As this greenfield grows, states must keep applying pressure on the marketplace to ensure that contracts that address SDOH and reflect the health aspirations of the community continue to be moved forward. There are several ways in which the Medicaid programs in each state—often the largest purchaser of health care—can do so.

For example, states should follow New York’s lead and propose to the federal government that all SDOH intervention costs incurred by Medicaid managed care plans, and not just services like screening or referrals, be considered a medical expense, rather than as an expense that the plans are paying for out of their administrative budgets. In health plan jargon, this means that the expense could be included as part of the medical loss ratio. For the rest of us, this means that health plans do not treat this expense any differently than they do a doctor’s visit. This change creates parity between clinical and SDOH interventions, allowing plans and states to shift funds from one bucket to the other. CMS approved this change in New York’s Value Based Payment Roadmap in 2020, and now partnerships are slowly beginning the process of figuring out what it means for their work.

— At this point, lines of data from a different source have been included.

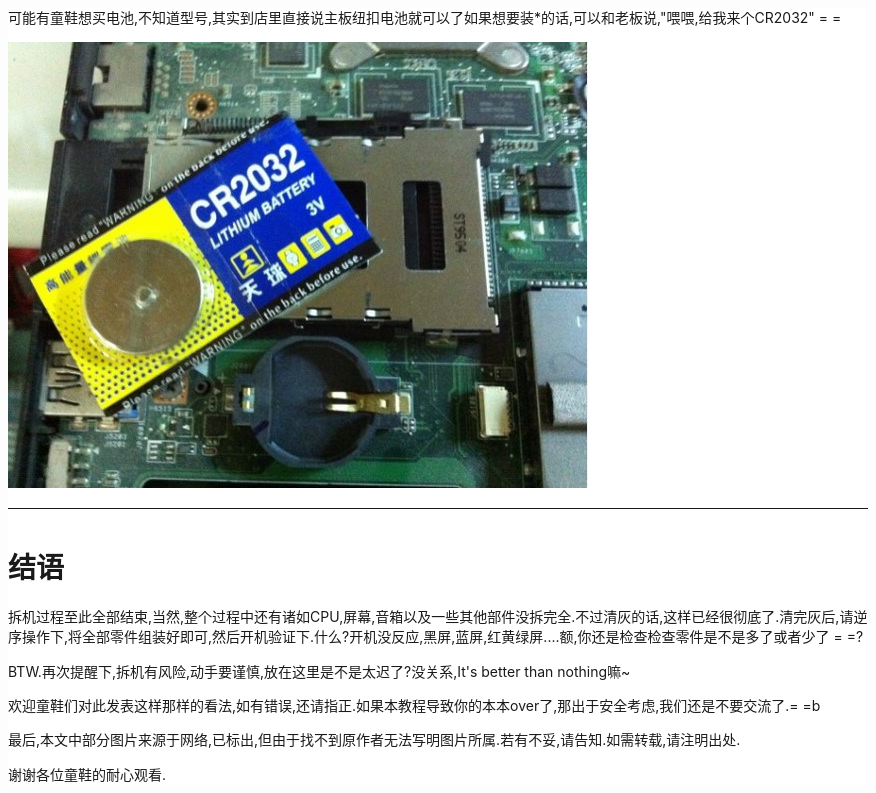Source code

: 可能有童鞋想买电池,不知道型号,其实到店里直接说主板纽扣电池就可以了如果想要装*的话,可以和老板说,"喂喂,给我来个CR2032" = =

![](/img/asus-n61/cr2032.jpg)

---

# 结语

拆机过程至此全部结束,当然,整个过程中还有诸如CPU,屏幕,音箱以及一些其他部件没拆完全.不过清灰的话,这样已经很彻底了.清完灰后,请逆序操作下,将全部零件组装好即可,然后开机验证下.什么?开机没反应,黑屏,蓝屏,红黄绿屏....额,你还是检查检查零件是不是多了或者少了 = =?

BTW.再次提醒下,拆机有风险,动手要谨慎,放在这里是不是太迟了?没关系,It's better than nothing嘛~

欢迎童鞋们对此发表这样那样的看法,如有错误,还请指正.如果本教程导致你的本本over了,那出于安全考虑,我们还是不要交流了.= =b

最后,本文中部分图片来源于网络,已标出,但由于找不到原作者无法写明图片所属.若有不妥,请告知.如需转载,请注明出处.

谢谢各位童鞋的耐心观看.

 

 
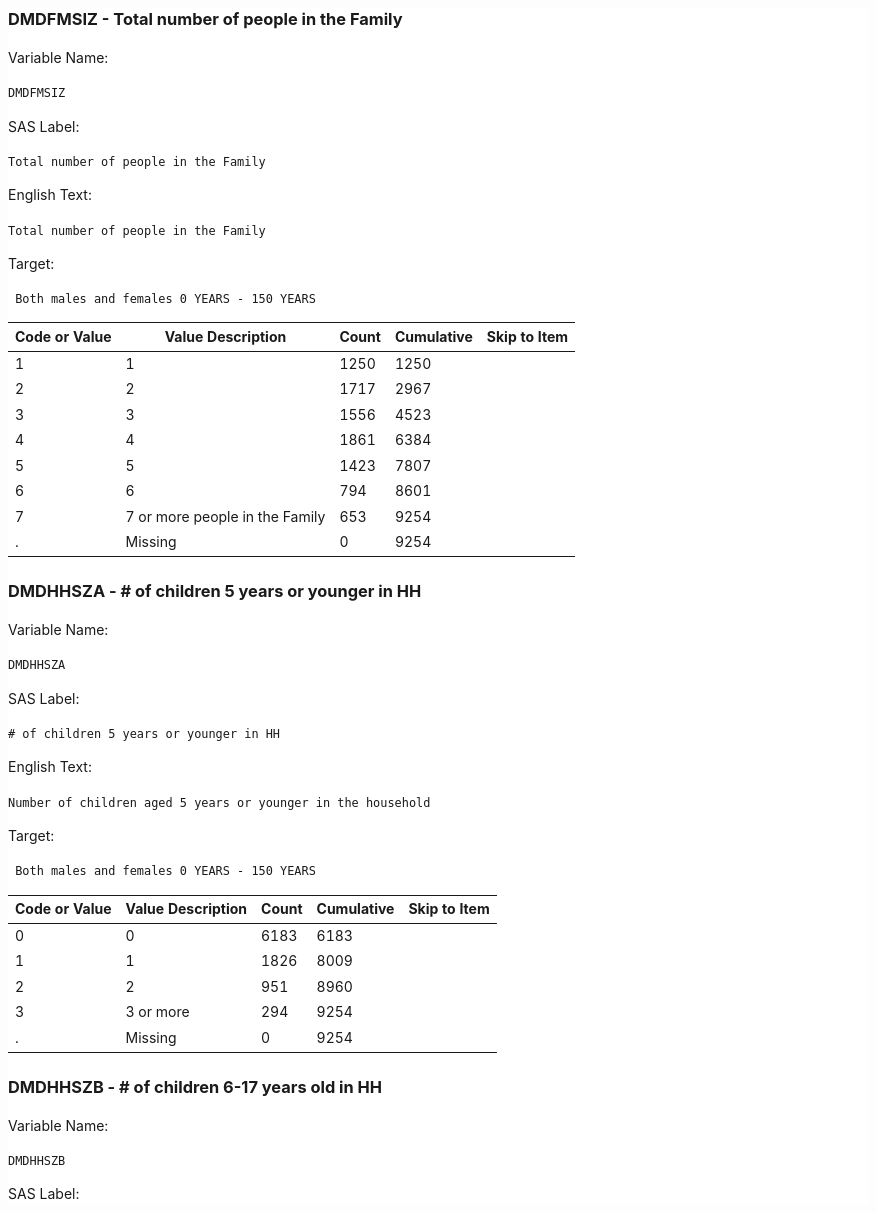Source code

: ### DMDFMSIZ - Total number of people in the Family

Variable Name:

    DMDFMSIZ
SAS Label:

    Total number of people in the Family
English Text:

    Total number of people in the Family
Target:

     Both males and females 0 YEARS - 150 YEARS
Code or Value | Value Description | Count | Cumulative | Skip to Item  
---|---|---|---|---  
1 | 1 | 1250 | 1250 |   
2 | 2 | 1717 | 2967 |   
3 | 3 | 1556 | 4523 |   
4 | 4 | 1861 | 6384 |   
5 | 5 | 1423 | 7807 |   
6 | 6 | 794 | 8601 |   
7 | 7 or more people in the Family | 653 | 9254 |   
. | Missing | 0 | 9254 |   
  
### DMDHHSZA - # of children 5 years or younger in HH

Variable Name:

    DMDHHSZA
SAS Label:

    # of children 5 years or younger in HH
English Text:

    Number of children aged 5 years or younger in the household
Target:

     Both males and females 0 YEARS - 150 YEARS
Code or Value | Value Description | Count | Cumulative | Skip to Item  
---|---|---|---|---  
0 | 0 | 6183 | 6183 |   
1 | 1 | 1826 | 8009 |   
2 | 2 | 951 | 8960 |   
3 | 3 or more | 294 | 9254 |   
. | Missing | 0 | 9254 |   
  
### DMDHHSZB - # of children 6-17 years old in HH

Variable Name:

    DMDHHSZB
SAS Label:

Even more, states need to be more explicit about their commitment to funding upstream services by establishing minimum thresholds for social service investments, for example by requiring that 2 percent of total Medicaid managed care capitation payments be invested in SDOH interventions. Plans should report on how those funds are used, and states in turn should publish annual reports that describe what plans are doing to address the SDOH needs of their members. A minimal funding threshold would ensure that more money is spent, contracts are signed, and a funding floor is created that can be raised over time. This change could be implemented within existing state budget constraints, a key consideration for states who face tough budgets to balance. We recognize that most traditional medical providers would not be keen on this change, as this does not imply that the pie gets larger, rather that the pie is re-distributed. However, we are long past due a substantial reckoning with how healthcare is funded and how community health is achieved.

At the very least, every state should have a clearly laid out SDOH strategic plan, publicly available and updated over time, detailing specific issue areas to be addressed as local data demands, the impact of investments made and the plans to reinvest savings generated in upstream community health to strengthen the cycle. Imitating the “health in all policies” efforts that have been launched across the country, a “SDOH in all policies” approach would allow states to harness their collective purchasing and regulatory power to drive system-level change. One example would be for states with Certificate of Needs programs to require that any hospital seeking to expand its physical plant adopt and implement a comprehensive SDOH strategy for the surrounding neighborhoods.

These are only a few of many options at the disposal of state officials. These policies should be developed with significant community input and states should set ambitious, measurable targets and report on progress each year.

The work to address SDOH through partnerships is daunting, complex, and often lonely. We hope that in sharing a few opportunities to speed progress we will bolster those working to improve community health and well-being.